Be a little “over the top” in your support. When radio noticed streaming’s inroads, it responded, briefly, with stagers emphasizing “new music discovery.” Those sweepers were often in front of fourth singles or songs that were many weeks old, even on that particular station. Once that battle seemed lost, I stopped hearing much beyond a new-music stager, sometimes artist-voiced. (It’s worth noting that Country is the format that makes the most and most effective use of artist stagers.)

For years, I’ve suggested ways that radio could better champion new music on the air. Make your Program or Music Director the “music supervisor” and make them an ongoing on-air presence throughout the day, especially when new titles are playing. And while I’d prefer that this stewardship take place in real time, there’s no reason in the voice-tracking era that every spin of a new song can’t be endorsed by a personality, even if it’s not one actually on the air during that shift.

I’ve also felt that there’s an opportunity for stations to champion new music beyond their airwaves. Recently, I wrote that the UMG/TikTok split meant that radio stations should encourage listener-created videos either on their own websites or on their YouTube channels. There should probably also be DJ-created videos on YouTube, TikTok (when possible), and elsewhere. Radio’s value is greater if it can create streaming stories, not just reflect them.

We need one more chart. The Hot 100 reflects a streaming universe with many influences, no central motor, and seemingly no shared experience. Airplay-only charts don’t have consumer-press currency right now and seem to reflect an increasingly isolated universe. I would like to see a new chart that combines radio and streaming, but in different proportions. 
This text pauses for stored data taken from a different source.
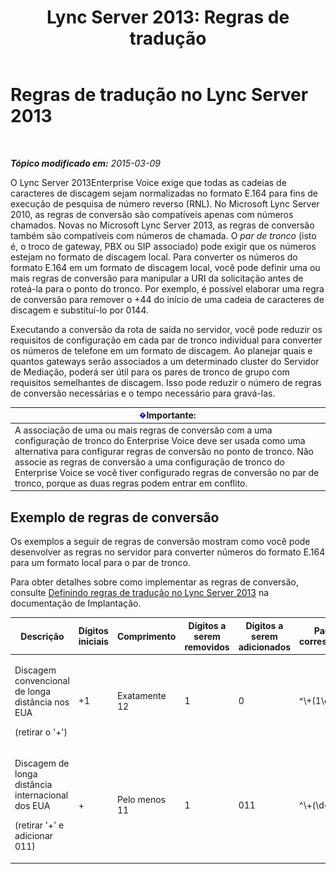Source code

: ﻿---
title: 'Lync Server 2013: Regras de tradução'
TOCTitle: Regras de tradução
ms:assetid: 6e067bd4-4931-4385-81ac-2acae45a16d8
ms:mtpsurl: https://technet.microsoft.com/pt-br/library/Gg398520(v=OCS.15)
ms:contentKeyID: 49307042
ms.date: 05/19/2016
mtps_version: v=OCS.15
ms.translationtype: HT
---

# Regras de tradução no Lync Server 2013

 

_**Tópico modificado em:** 2015-03-09_

O Lync Server 2013Enterprise Voice exige que todas as cadeias de caracteres de discagem sejam normalizadas no formato E.164 para fins de execução de pesquisa de número reverso (RNL). No Microsoft Lync Server 2010, as regras de conversão são compatíveis apenas com números chamados. Novas no Microsoft Lync Server 2013, as regras de conversão também são compatíveis com números de chamada. O *par de tronco* (isto é, o troco de gateway, PBX ou SIP associado) pode exigir que os números estejam no formato de discagem local. Para converter os números do formato E.164 em um formato de discagem local, você pode definir uma ou mais regras de conversão para manipular a URI da solicitação antes de roteá-la para o ponto do tronco. Por exemplo, é possível elaborar uma regra de conversão para remover o +44 do início de uma cadeia de caracteres de discagem e substituí-lo por 0144.

Executando a conversão da rota de saída no servidor, você pode reduzir os requisitos de configuração em cada par de tronco individual para converter os números de telefone em um formato de discagem. Ao planejar quais e quantos gateways serão associados a um determinado cluster do Servidor de Mediação, poderá ser útil para os pares de tronco de grupo com requisitos semelhantes de discagem. Isso pode reduzir o número de regras de conversão necessárias e o tempo necessário para gravá-las.

<table>
<thead>
<tr class="header">
<th><img src="images/Gg425939.important(OCS.15).gif" title="important" alt="important" />Importante:</th>
</tr>
</thead>
<tbody>
<tr class="odd">
<td>A associação de uma ou mais regras de conversão com a uma configuração de tronco do Enterprise Voice deve ser usada como uma alternativa para configurar regras de conversão no ponto de tronco. Não associe as regras de conversão a uma configuração de tronco do Enterprise Voice se você tiver configurado regras de conversão no par de tronco, porque as duas regras podem entrar em conflito.</td>
</tr>
</tbody>
</table>


## Exemplo de regras de conversão

Os exemplos a seguir de regras de conversão mostram como você pode desenvolver as regras no servidor para converter números do formato E.164 para um formato local para o par de tronco.

Para obter detalhes sobre como implementar as regras de conversão, consulte [Definindo regras de tradução no Lync Server 2013](lync-server-2013-defining-translation-rules.md) na documentação de Implantação.


<table>
<colgroup>
<col style="width: 12%" />
<col style="width: 12%" />
<col style="width: 12%" />
<col style="width: 12%" />
<col style="width: 12%" />
<col style="width: 12%" />
<col style="width: 12%" />
<col style="width: 12%" />
</colgroup>
<thead>
<tr class="header">
<th>Descrição</th>
<th>Dígitos iniciais</th>
<th>Comprimento</th>
<th>Dígitos a serem removidos</th>
<th>Dígitos a serem adicionados</th>
<th>Padrão de correspondência</th>
<th>Tradução</th>
<th>Exemplo</th>
</tr>
</thead>
<tbody>
<tr class="odd">
<td><p>Discagem convencional de longa distância nos EUA</p>
<p>(retirar o '+')</p></td>
<td><p>+1</p></td>
<td><p>Exatamente 12</p></td>
<td><p>1</p></td>
<td><p>0</p></td>
<td><p>^\+(1\d{10})$</p></td>
<td><p>$1</p></td>
<td><p>+14255551010 se torna 14255551010</p></td>
</tr>
<tr class="even">
<td><p>Discagem de longa distância internacional dos EUA</p>
<p>(retirar '+' e adicionar 011)</p></td>
<td><p>+</p></td>
<td><p>Pelo menos 11</p></td>
<td><p>1</p></td>
<td><p>011</p></td>
<td><p>^\+(\d{9}\d+)$</p></td>
<td><p>011$1</p></td>
<td><p>+441235551010 se torna 011441235551010</p></td>
</tr>
</tbody>
</table>

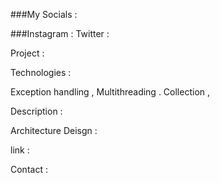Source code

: ###My Socials : 

###Instagram : 
Twitter : 


Project : 


Technologies : 

Exception handling , Multithreading . Collection , 

Description : 


Architecture Deisgn : 


link : 

Contact : 



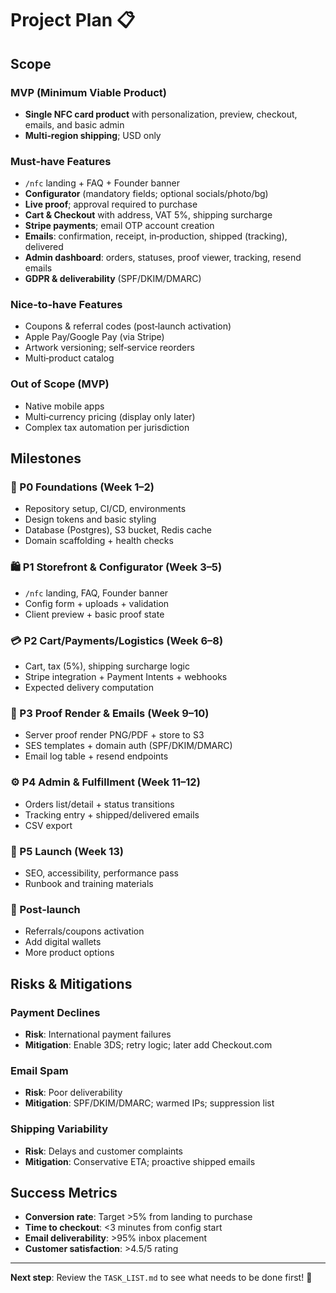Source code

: # Project Plan 📋

## Scope

### MVP (Minimum Viable Product)
- **Single NFC card product** with personalization, preview, checkout, emails, and basic admin
- **Multi‑region shipping**; USD only

### Must‑have Features
- `/nfc` landing + FAQ + Founder banner
- **Configurator** (mandatory fields; optional socials/photo/bg)
- **Live proof**; approval required to purchase
- **Cart & Checkout** with address, VAT 5%, shipping surcharge
- **Stripe payments**; email OTP account creation
- **Emails**: confirmation, receipt, in‑production, shipped (tracking), delivered
- **Admin dashboard**: orders, statuses, proof viewer, tracking, resend emails
- **GDPR & deliverability** (SPF/DKIM/DMARC)

### Nice‑to‑have Features
- Coupons & referral codes (post‑launch activation)
- Apple Pay/Google Pay (via Stripe)
- Artwork versioning; self‑service reorders
- Multi‑product catalog

### Out of Scope (MVP)
- Native mobile apps
- Multi‑currency pricing (display only later)
- Complex tax automation per jurisdiction

## Milestones

### 🚀 P0 Foundations (Week 1–2)
- Repository setup, CI/CD, environments
- Design tokens and basic styling
- Database (Postgres), S3 bucket, Redis cache
- Domain scaffolding + health checks

### 🛍️ P1 Storefront & Configurator (Week 3–5)
- `/nfc` landing, FAQ, Founder banner
- Config form + uploads + validation
- Client preview + basic proof state

### 💳 P2 Cart/Payments/Logistics (Week 6–8)
- Cart, tax (5%), shipping surcharge logic
- Stripe integration + Payment Intents + webhooks
- Expected delivery computation

### 📧 P3 Proof Render & Emails (Week 9–10)
- Server proof render PNG/PDF + store to S3
- SES templates + domain auth (SPF/DKIM/DMARC)
- Email log table + resend endpoints

### ⚙️ P4 Admin & Fulfillment (Week 11–12)
- Orders list/detail + status transitions
- Tracking entry + shipped/delivered emails
- CSV export

### 🎯 P5 Launch (Week 13)
- SEO, accessibility, performance pass
- Runbook and training materials

### 🚀 Post‑launch
- Referrals/coupons activation
- Add digital wallets
- More product options

## Risks & Mitigations

### Payment Declines
- **Risk**: International payment failures
- **Mitigation**: Enable 3DS; retry logic; later add Checkout.com

### Email Spam
- **Risk**: Poor deliverability
- **Mitigation**: SPF/DKIM/DMARC; warmed IPs; suppression list

### Shipping Variability
- **Risk**: Delays and customer complaints
- **Mitigation**: Conservative ETA; proactive shipped emails

## Success Metrics
- **Conversion rate**: Target >5% from landing to purchase
- **Time to checkout**: <3 minutes from config start
- **Email deliverability**: >95% inbox placement
- **Customer satisfaction**: >4.5/5 rating

---

**Next step**: Review the `TASK_LIST.md` to see what needs to be done first! 🎯

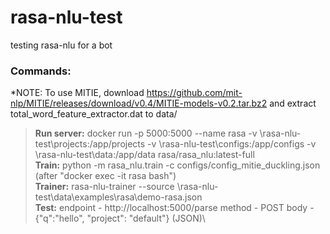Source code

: # rasa-nlu-test
testing rasa-nlu for a bot


### Commands:

*NOTE: To use MITIE, download https://github.com/mit-nlp/MITIE/releases/download/v0.4/MITIE-models-v0.2.tar.bz2 and extract total_word_feature_extractor.dat to data/

> **Run server:** docker run -p 5000:5000 --name rasa -v <path>\rasa-nlu-test\projects:/app/projects -v <path>\rasa-nlu-test\configs:/app/configs -v <path>\rasa-nlu-test\data:/app/data  rasa/rasa_nlu:latest-full\
**Train:** python -m rasa_nlu.train -c configs/config_mitie_duckling.json (after "docker exec -it rasa bash")\
**Trainer:** rasa-nlu-trainer --source <path>\rasa-nlu-test\data\examples\rasa\demo-rasa.json\
**Test:** endpoint - http://localhost:5000/parse method - POST body - {"q":"hello", "project": "default"} (JSON)\
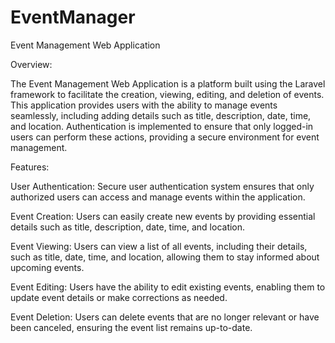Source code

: # EventManager
 
Event Management Web Application

Overview:

The Event Management Web Application is a platform built using the Laravel framework to facilitate the creation, viewing, editing, and deletion of events. This application provides users with the ability to manage events seamlessly, including adding details such as title, description, date, time, and location. Authentication is implemented to ensure that only logged-in users can perform these actions, providing a secure environment for event management.

Features:

User Authentication: Secure user authentication system ensures that only authorized users can access and manage events within the application.

Event Creation: Users can easily create new events by providing essential details such as title, description, date, time, and location.

Event Viewing: Users can view a list of all events, including their details, such as title, date, time, and location, allowing them to stay informed about upcoming events.

Event Editing: Users have the ability to edit existing events, enabling them to update event details or make corrections as needed.

Event Deletion: Users can delete events that are no longer relevant or have been canceled, ensuring the event list remains up-to-date.
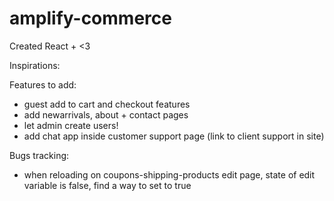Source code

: # amplify-commerce
Created React + <3

Inspirations:


Features to add: 
- guest add to cart and checkout features
- add newarrivals, about + contact pages
- let admin create users!
- add chat app inside customer support page (link to client support in site)

Bugs tracking:
- when reloading on coupons-shipping-products edit page, state of edit variable is false,
find a way to set to true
Finally, anybody who knows me knows that I’m not upset when great music resurfaces. 

Songs I love have always had equal currency with me, even when they’re not current. I liked “Murder on the Dance Floor” the first time, and I never heard it enough on the radio to get sick of it.

I’m not unhappy that Kate Bush finally had a hit; I would have liked it even better if she had followed it with a brand new one. 

I’m glad some content creators found a cover of “Misty” by Lesley Gore momentarily amusing. This one of hers is far better. 

I find the current emphasis on interpolated hits exhausting, until there’s one as clever as Doja Cat sampling “Walk On By.”  If you’re an artist who frequently turns to the past for inspiration, I’ll always think a little more favorably of you if we like some of the same records. But if you surprise me with something different, I’ll really respect you.

I own somewhere around 40,000 singles. If the new music pipeline got any worse, there are indeed plenty of them waiting to be rediscovered. But the shared experiences that we’ve had over the years need to continue. That’s particularly true of Song of the Summer. I’m already seeing a few candidates start to line up. (We’ll handicap them around May 23.) It’s time for radio and labels to conspire to make Summer 2024 a great one.